At the same time, he didn’t stifle Cummings’s “wacky personality.” The library, for example, is stocked with “5,000 of my vintage anatomy, art, and weird horse books,” Cummings says. Then there are the two coffee tables crafted from reclaimed barn wood that bear the imprint of horse nibbles. “I was sobbing. It meant so much to me,” she adds. Singling out the Lewis & Wood wallpaper emblazoned with equine sketches in her office, Cummings notes: “Jake loves finding the needle in the haystack, the one piece no one has.”
At Cummings’s suggestion, her bed is now situated in the middle of her bedroom so that “when you wake up, you see a mountain, the only thing that is going to prevent me from picking up my cell phone first thing,” she says. From the freestanding tub in the bathroom, where custom oak screens serve as shutters, Cummings might even text Arnold to gush about how the light perfectly reflects on the water.
There were certain challenges for Arnold, like the commodious den. “The doors were large and the ceiling heights high, so we played with the scale,” he says. “I wanted the fireplace to look like a little hole in the wall. It feels really good in there now when you sink into the sofa.” Designers often like to go big, Cummings says, but she appreciates how Arnold possesses a reverence for smaller features, such as petite paintings that “are surprising and feel intentional.”

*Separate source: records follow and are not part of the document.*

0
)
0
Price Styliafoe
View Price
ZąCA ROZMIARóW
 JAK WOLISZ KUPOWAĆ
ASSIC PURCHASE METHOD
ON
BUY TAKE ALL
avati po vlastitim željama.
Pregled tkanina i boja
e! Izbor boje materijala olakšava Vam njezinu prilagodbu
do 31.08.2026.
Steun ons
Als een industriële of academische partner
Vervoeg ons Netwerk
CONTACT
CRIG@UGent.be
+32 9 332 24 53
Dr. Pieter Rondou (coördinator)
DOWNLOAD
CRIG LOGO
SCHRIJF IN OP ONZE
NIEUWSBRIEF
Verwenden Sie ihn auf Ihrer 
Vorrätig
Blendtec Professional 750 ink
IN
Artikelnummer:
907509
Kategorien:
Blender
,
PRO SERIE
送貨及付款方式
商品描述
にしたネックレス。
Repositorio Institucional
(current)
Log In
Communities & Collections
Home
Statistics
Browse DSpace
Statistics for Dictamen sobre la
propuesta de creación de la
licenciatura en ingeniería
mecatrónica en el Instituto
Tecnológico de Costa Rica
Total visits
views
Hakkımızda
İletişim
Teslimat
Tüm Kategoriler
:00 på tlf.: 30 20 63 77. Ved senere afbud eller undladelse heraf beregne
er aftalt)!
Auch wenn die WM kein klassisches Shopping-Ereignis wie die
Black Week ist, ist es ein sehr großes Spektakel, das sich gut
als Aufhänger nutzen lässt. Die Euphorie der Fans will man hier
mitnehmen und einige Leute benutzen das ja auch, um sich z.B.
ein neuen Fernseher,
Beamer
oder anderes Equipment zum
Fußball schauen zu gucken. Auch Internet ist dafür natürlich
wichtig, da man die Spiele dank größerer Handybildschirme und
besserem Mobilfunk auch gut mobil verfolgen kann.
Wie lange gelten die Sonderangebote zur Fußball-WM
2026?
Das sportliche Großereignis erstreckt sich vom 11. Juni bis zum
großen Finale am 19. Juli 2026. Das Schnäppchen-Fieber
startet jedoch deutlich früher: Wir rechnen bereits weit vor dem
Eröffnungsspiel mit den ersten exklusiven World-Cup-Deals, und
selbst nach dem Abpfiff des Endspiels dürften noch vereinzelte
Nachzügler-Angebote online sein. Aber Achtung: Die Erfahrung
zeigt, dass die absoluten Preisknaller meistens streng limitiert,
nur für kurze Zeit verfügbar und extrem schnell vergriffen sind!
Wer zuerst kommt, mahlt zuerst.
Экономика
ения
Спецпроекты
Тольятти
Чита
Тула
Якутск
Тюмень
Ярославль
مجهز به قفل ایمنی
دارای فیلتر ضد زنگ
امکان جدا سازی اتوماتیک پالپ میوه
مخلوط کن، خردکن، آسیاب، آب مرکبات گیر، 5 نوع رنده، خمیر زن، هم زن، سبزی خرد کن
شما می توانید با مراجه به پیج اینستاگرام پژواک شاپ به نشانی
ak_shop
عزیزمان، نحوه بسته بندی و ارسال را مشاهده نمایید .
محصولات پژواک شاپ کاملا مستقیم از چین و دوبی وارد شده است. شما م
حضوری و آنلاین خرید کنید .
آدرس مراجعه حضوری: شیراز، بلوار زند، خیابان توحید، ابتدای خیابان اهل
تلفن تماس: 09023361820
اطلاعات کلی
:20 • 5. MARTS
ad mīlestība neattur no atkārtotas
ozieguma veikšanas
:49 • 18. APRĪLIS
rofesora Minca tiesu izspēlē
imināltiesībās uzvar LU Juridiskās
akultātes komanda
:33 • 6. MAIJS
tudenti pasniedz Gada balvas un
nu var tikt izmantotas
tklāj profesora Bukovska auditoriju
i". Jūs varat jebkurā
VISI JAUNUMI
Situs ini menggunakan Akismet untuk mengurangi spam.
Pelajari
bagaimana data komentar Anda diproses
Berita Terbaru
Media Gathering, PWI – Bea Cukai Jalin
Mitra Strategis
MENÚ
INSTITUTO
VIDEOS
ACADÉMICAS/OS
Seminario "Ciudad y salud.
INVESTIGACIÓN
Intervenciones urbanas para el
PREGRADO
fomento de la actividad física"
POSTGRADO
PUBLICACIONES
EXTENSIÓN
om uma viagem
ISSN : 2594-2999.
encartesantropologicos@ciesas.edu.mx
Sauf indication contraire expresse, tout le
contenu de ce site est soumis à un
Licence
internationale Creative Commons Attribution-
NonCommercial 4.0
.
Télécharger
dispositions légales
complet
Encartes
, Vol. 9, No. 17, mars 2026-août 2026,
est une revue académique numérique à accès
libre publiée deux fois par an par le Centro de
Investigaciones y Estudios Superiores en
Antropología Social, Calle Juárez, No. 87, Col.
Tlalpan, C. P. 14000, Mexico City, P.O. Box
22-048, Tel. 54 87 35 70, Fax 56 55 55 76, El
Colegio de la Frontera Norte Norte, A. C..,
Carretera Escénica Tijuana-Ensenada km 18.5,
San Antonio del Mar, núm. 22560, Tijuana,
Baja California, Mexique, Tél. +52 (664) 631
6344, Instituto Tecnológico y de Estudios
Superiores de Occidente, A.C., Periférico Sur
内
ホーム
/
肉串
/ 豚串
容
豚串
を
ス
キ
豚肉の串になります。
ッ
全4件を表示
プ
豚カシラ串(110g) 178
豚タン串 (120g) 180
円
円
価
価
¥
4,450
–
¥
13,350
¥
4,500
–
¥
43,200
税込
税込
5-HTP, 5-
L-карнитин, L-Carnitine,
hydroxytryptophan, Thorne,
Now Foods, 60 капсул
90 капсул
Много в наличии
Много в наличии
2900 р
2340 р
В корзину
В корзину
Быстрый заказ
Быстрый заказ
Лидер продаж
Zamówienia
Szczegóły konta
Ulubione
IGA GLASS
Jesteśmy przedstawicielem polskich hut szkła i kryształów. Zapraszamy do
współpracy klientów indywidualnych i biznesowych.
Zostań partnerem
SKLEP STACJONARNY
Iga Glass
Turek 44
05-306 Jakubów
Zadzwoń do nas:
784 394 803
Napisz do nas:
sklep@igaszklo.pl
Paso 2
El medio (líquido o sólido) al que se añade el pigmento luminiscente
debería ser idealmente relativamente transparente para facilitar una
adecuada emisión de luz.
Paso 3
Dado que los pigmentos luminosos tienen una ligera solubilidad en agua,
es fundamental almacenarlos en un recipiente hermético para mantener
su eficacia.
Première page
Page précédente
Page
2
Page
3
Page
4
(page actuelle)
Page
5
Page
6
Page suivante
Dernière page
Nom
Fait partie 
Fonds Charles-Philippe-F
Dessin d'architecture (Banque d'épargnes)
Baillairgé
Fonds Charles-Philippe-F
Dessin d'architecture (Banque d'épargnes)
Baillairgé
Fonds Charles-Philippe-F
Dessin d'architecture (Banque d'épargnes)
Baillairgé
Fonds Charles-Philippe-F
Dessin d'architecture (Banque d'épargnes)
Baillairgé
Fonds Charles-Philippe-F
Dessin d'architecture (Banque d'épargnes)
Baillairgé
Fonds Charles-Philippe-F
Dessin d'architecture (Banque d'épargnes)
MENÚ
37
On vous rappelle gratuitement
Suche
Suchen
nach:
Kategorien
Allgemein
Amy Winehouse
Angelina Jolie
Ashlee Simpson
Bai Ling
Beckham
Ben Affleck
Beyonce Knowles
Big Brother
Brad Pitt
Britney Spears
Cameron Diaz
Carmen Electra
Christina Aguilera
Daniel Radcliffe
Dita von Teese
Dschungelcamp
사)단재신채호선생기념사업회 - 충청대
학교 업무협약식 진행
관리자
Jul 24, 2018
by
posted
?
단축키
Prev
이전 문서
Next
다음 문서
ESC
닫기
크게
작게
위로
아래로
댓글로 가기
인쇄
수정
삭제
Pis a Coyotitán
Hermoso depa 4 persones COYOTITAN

Cummings has four dogs who “run wild,” as Arnold puts it, so he wanted furniture—much of it custom-made—that was slipcovered yet elevated. A palette of rich brown, rust, and greige invites visitors to “sit in every single room.” Of the home in general, Cummings chimes in to add, “It felt flimsy before, and didn’t have a soul. Jake knows when to walk away and let the materials shine. Nothing’s more beautiful than old wood. You can’t compete with Mother Nature.”